If only all corruption could be identified with code (June 21, 2017)

HDD = hard drive doomed

A few months ago, in the midst of a midsemester crunch, I had to replace a failing hard drive on the old Dell desktop that I use as sort of my “master” computer. I do some cloud backups, but a lot of stuff like thousands of FLAC files ripped from a thousand old CDs doesn’t need to really need to sit on a remote server.

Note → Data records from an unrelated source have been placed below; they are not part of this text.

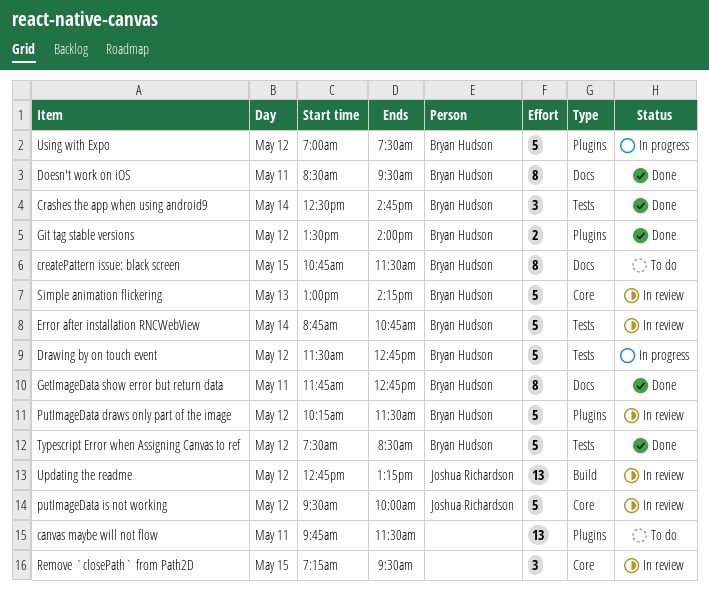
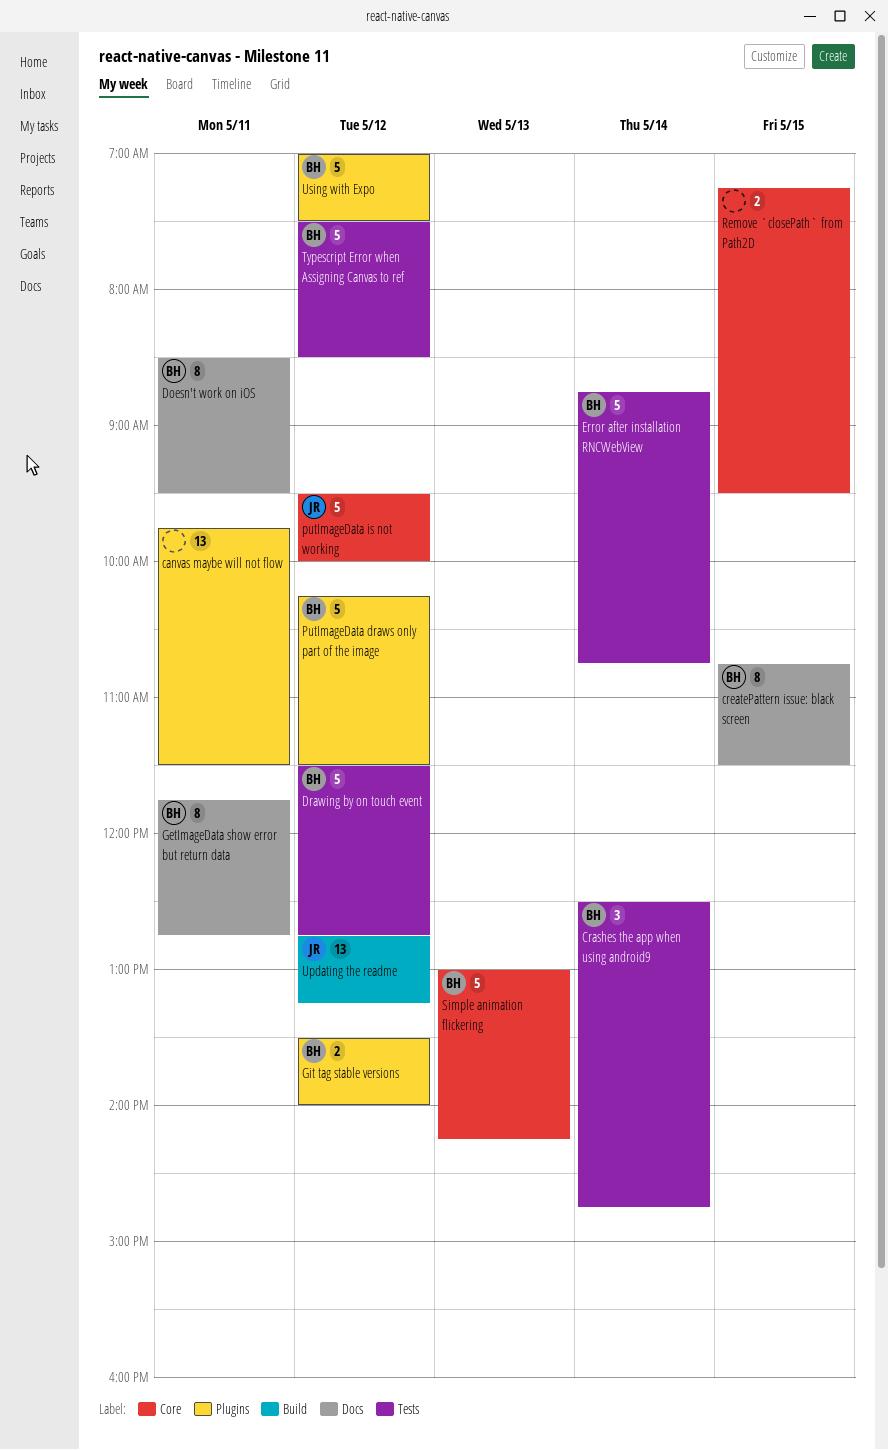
Remove `closePath` from Path2D, estimate: 3 -> 2

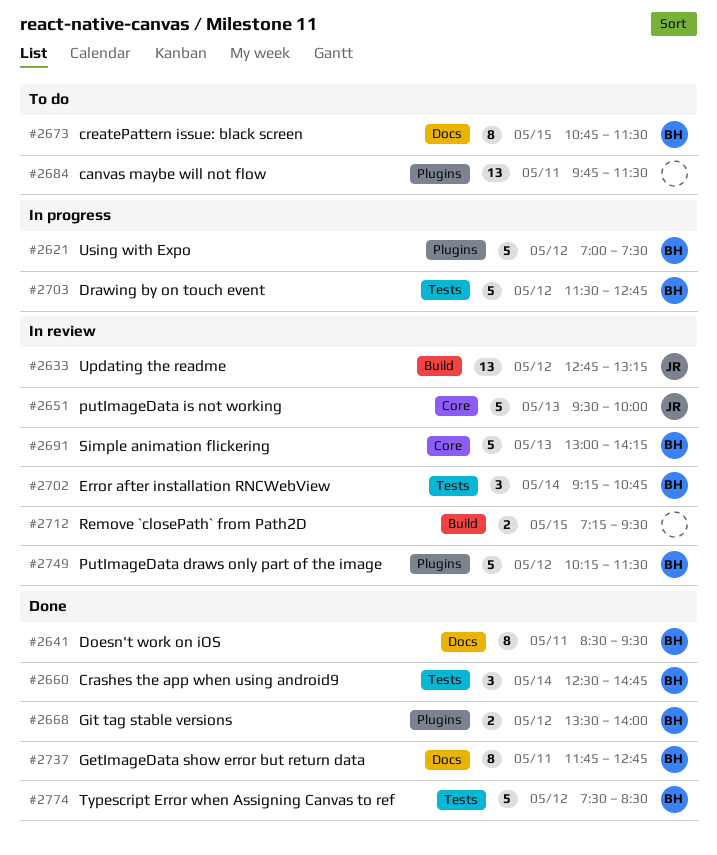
Error after installation RNCWebView, estimate: 5 -> 3
Error after installation RNCWebView, begins: 08:45 -> 09:15
putImageData is not working, day: May 12 -> May 13
Remove `closePath` from Path2D, label: Core -> Build

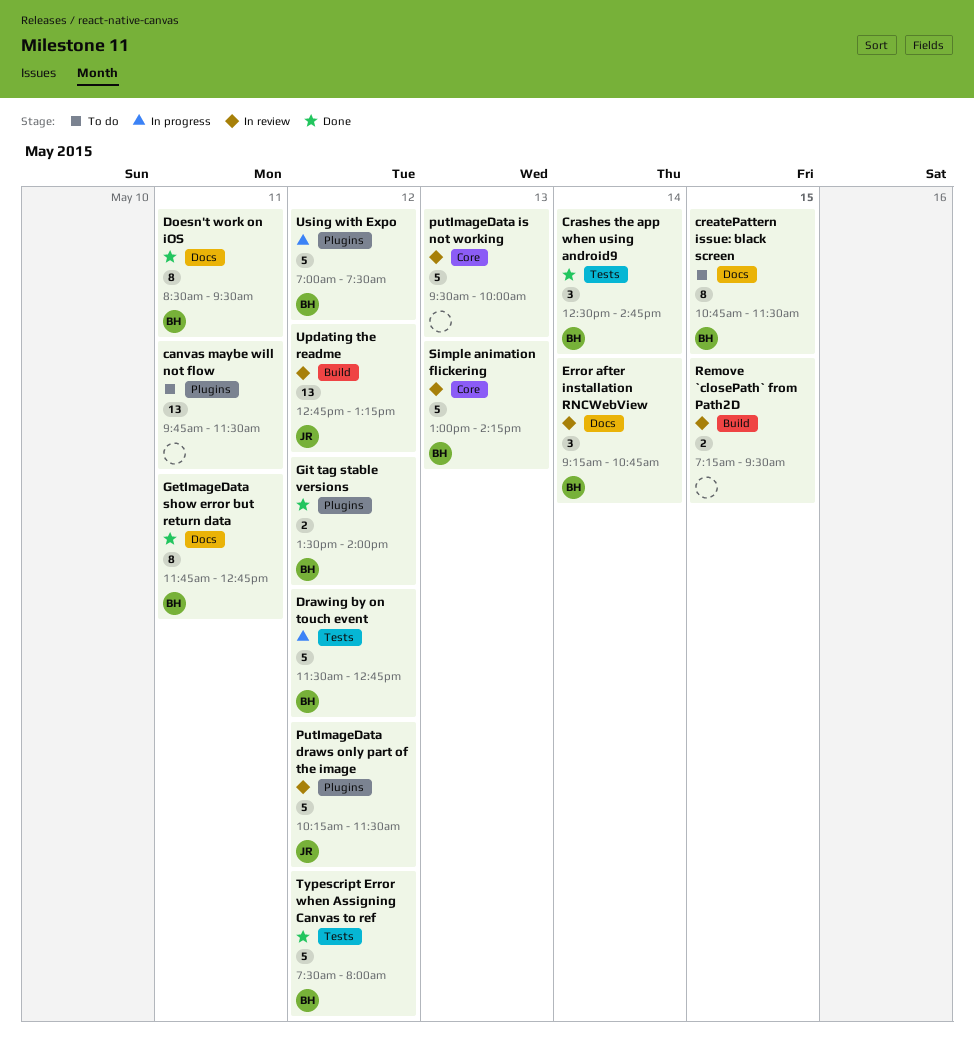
Error after installation RNCWebView, label: Tests -> Docs
PutImageData draws only part of the image, owner: BH -> JR
putImageData is not working, owner: JR -> none
Typescript Error when Assigning Canvas to ref, ends: 08:30 -> 08:00

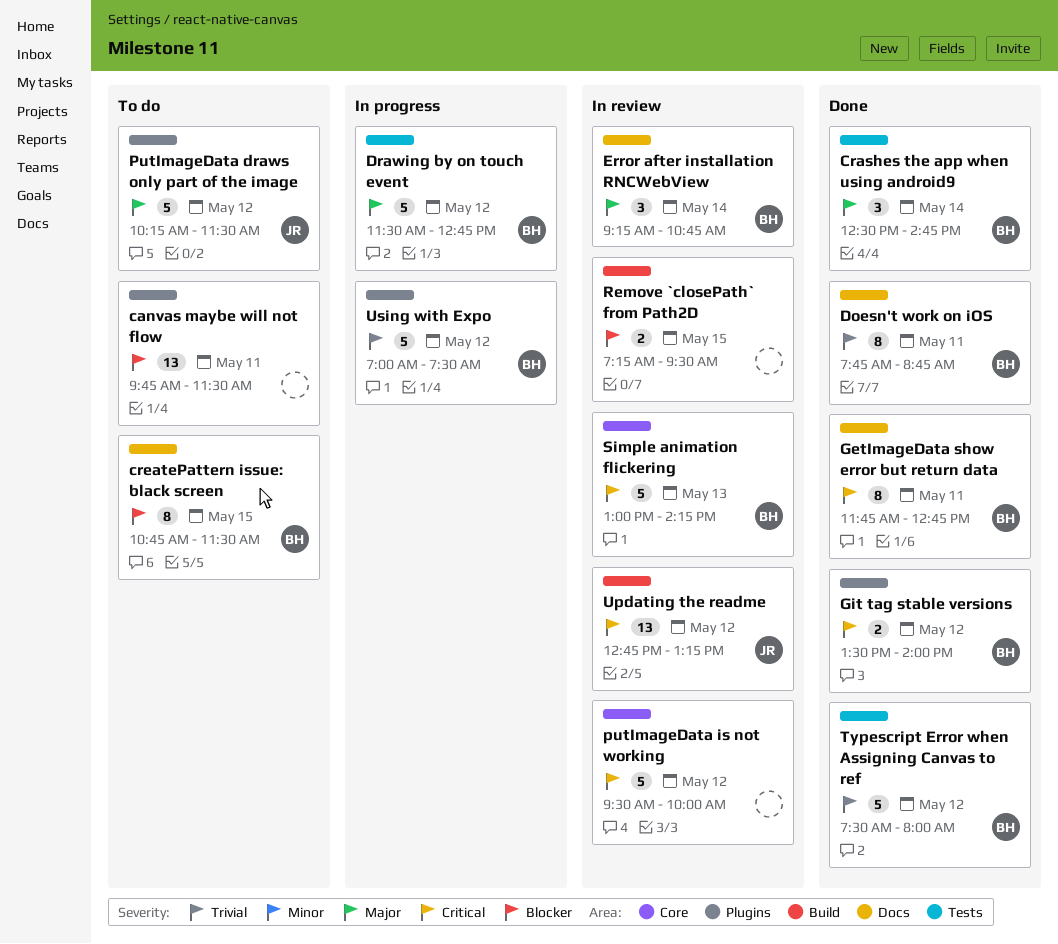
Doesn't work on iOS, begins: 08:30 -> 07:45
Doesn't work on iOS, ends: 09:30 -> 08:45
PutImageData draws only part of the image, status: In review -> To do
putImageData is not working, day: May 13 -> May 12

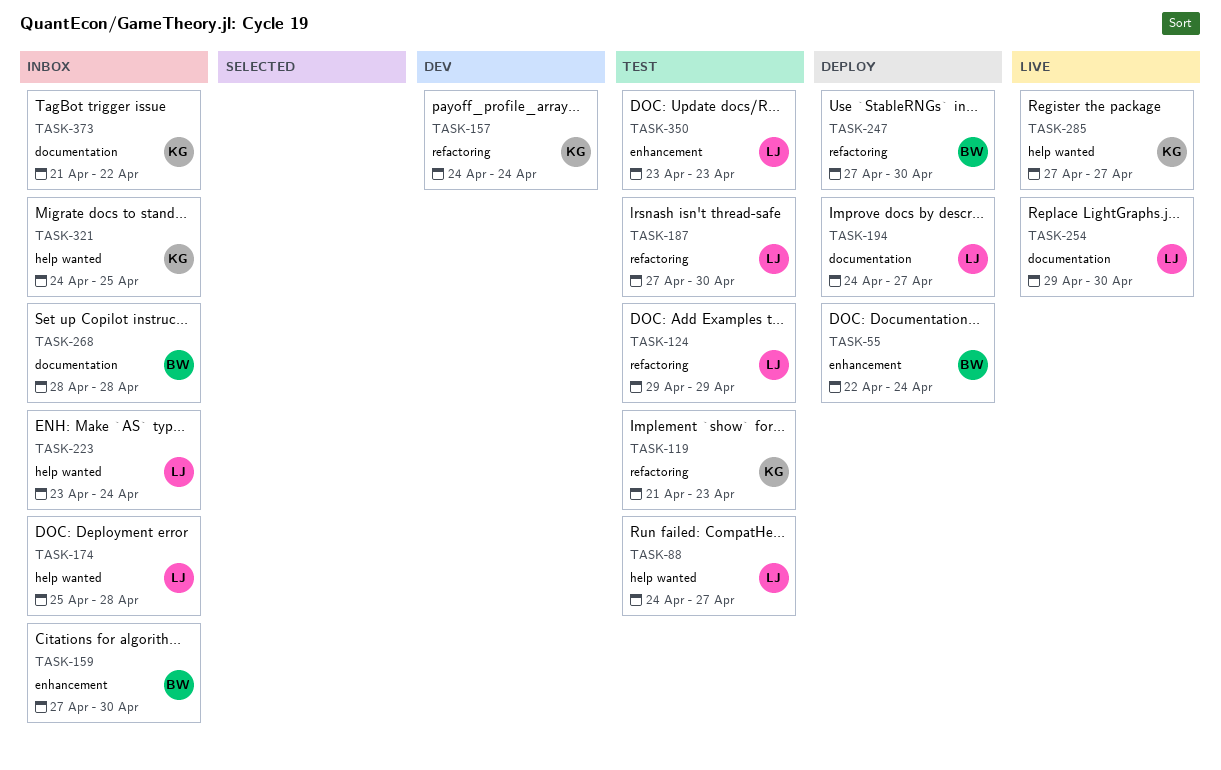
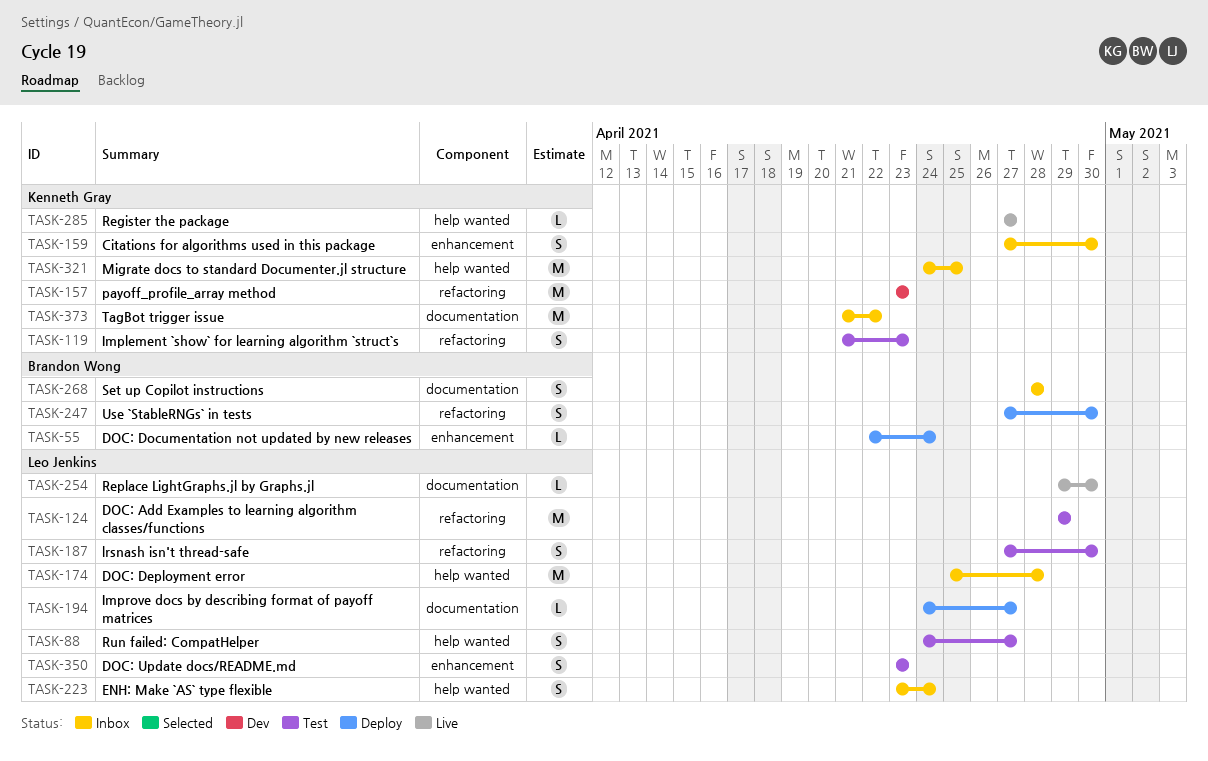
TASK-157, start: Apr 24 -> Apr 23
TASK-157, due: Apr 24 -> Apr 23
TASK-159, owner: Brandon Wong -> Kenneth Gray

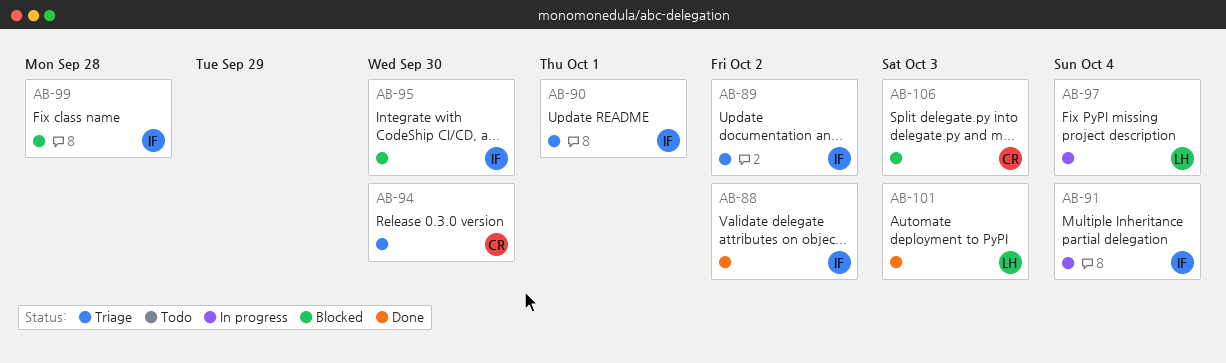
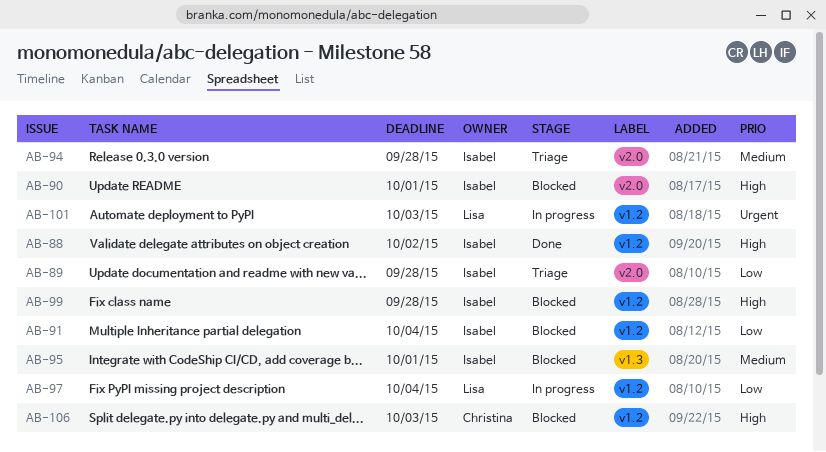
AB-89, due: Oct 2 -> Sep 28
AB-90, status: Triage -> Blocked
AB-91, status: In progress -> Blocked
AB-94, owner: Christina -> Isabel
AB-94, due: Sep 30 -> Sep 28
AB-95, due: Sep 30 -> Oct 1
AB-101, status: Done -> In progress

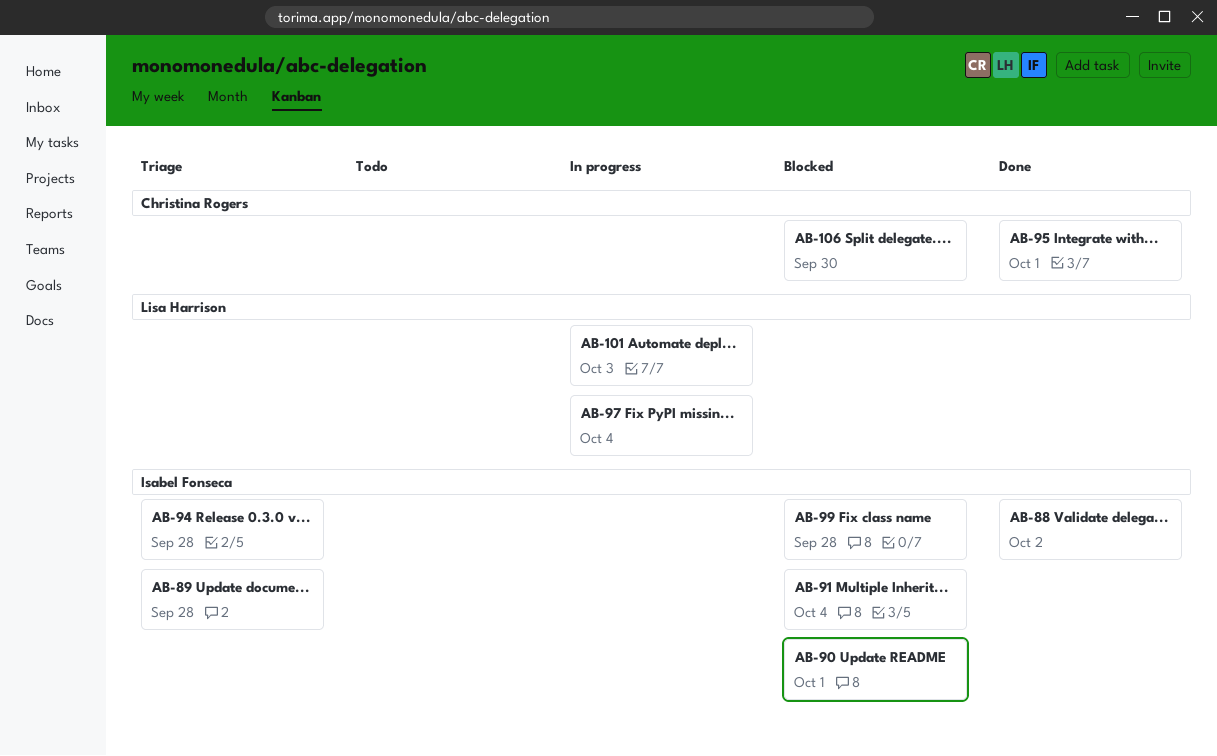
AB-95, status: Blocked -> Done
AB-95, owner: Isabel Fonseca -> Christina Rogers
AB-106, due: Oct 3 -> Sep 30

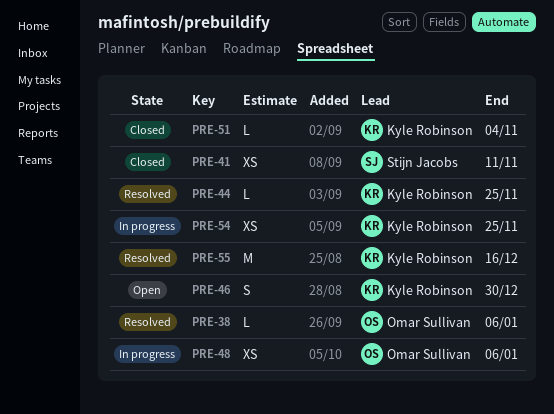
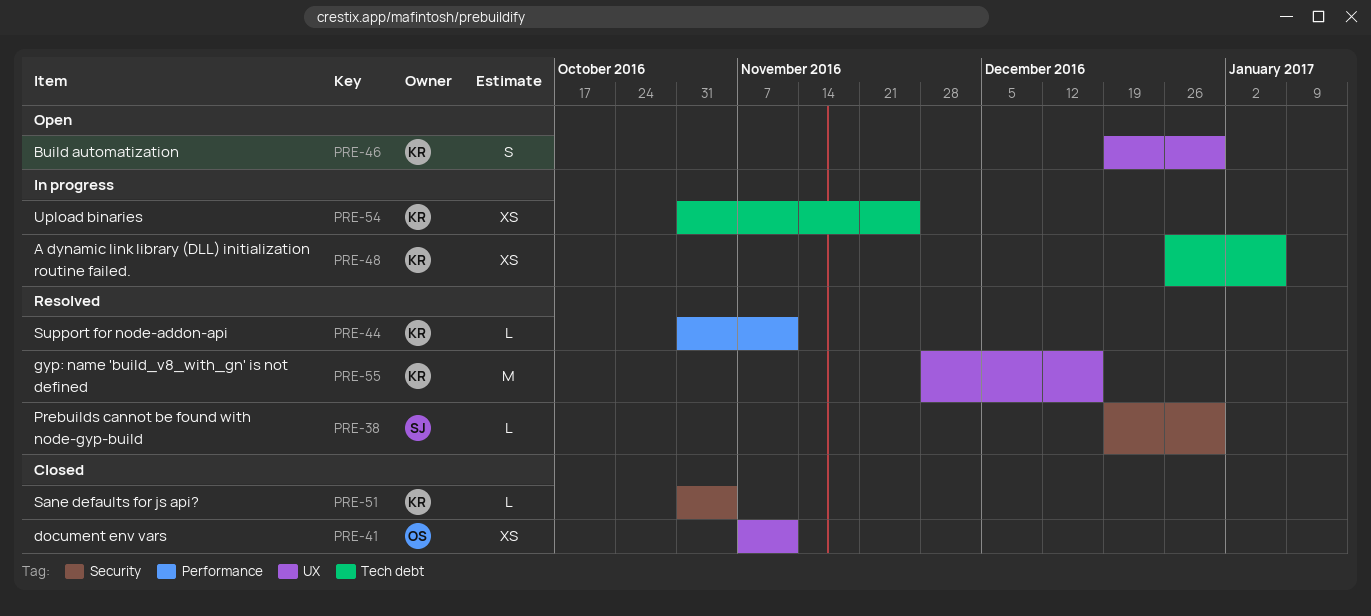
PRE-38, owner: Omar Sullivan -> Stijn Jacobs
PRE-38, due: Jan 6 -> Dec 30
PRE-41, owner: Stijn Jacobs -> Omar Sullivan
PRE-44, due: Nov 25 -> Nov 11
PRE-48, owner: Omar Sullivan -> Kyle Robinson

The best of '90s CDs and '90s technology. Also my favorite Lungfish CD

This hard drive replacement was urgent because I was doing a social network analysis project relying on Gephi, and I had trouble running Gephi on a laptop without a real mouse. I suppose I could have used my desktop mouse with my laptop, but I had things all set up for this project on the desktop PC so I just wanted to get this drive swap over with. The desktop is old and I have replaced the hard drive(s) and some of the other components before. The operating system is on a small solid-state drive, and unaffected. So I really just wanted to clone the old data drive in toto and then get back to work.

This was more of a pain than I expected. When I copied everything over, I found that a small, unpredictable percentage of my old files were corrupt. It appeared that these were files that had been written in recent months, but it was almost impossible to tell in advance which ones were damaged. I had recent backups of the whole drive, but I didn’t really want to spend the time to copy the backups over onto the new disk. We are talking about very large disks here, and restoring all the files from backup was going to take forever. I had a project to get back to.

What I needed was a way to identify which files were corrupt, and only replace the busted files from the backup. I could compare them, file by file, to the backup, but the only utilities I could find — like Windows’s awesome robocopy — relied on file attributes like modification date.

Digital preservation to the rescue

Helpfully, I had just spend a year learning a lot about digital preservation both in a theoretical way, via a useful course, and in a hands-on way at my job. I was familiar with that magical thing called a checksum, and even knew how to generate checksums for single files in Python. I was using this function to compare local downloads from the Internet Archive to known checksums.

I realized I could work through my dubious files, directory by directory, and then compare the files’ checksums to those in the backup. Then I could make the fairly safe assumption that any discrepancies pointed to a corrupt file, and overwrite from the backup.

Here is a gist to accomplish just that, in Python 3, including some options to just return lists of missing and corrupt files rather than replace them. It worked so well that I kind of want to experience the same problem again.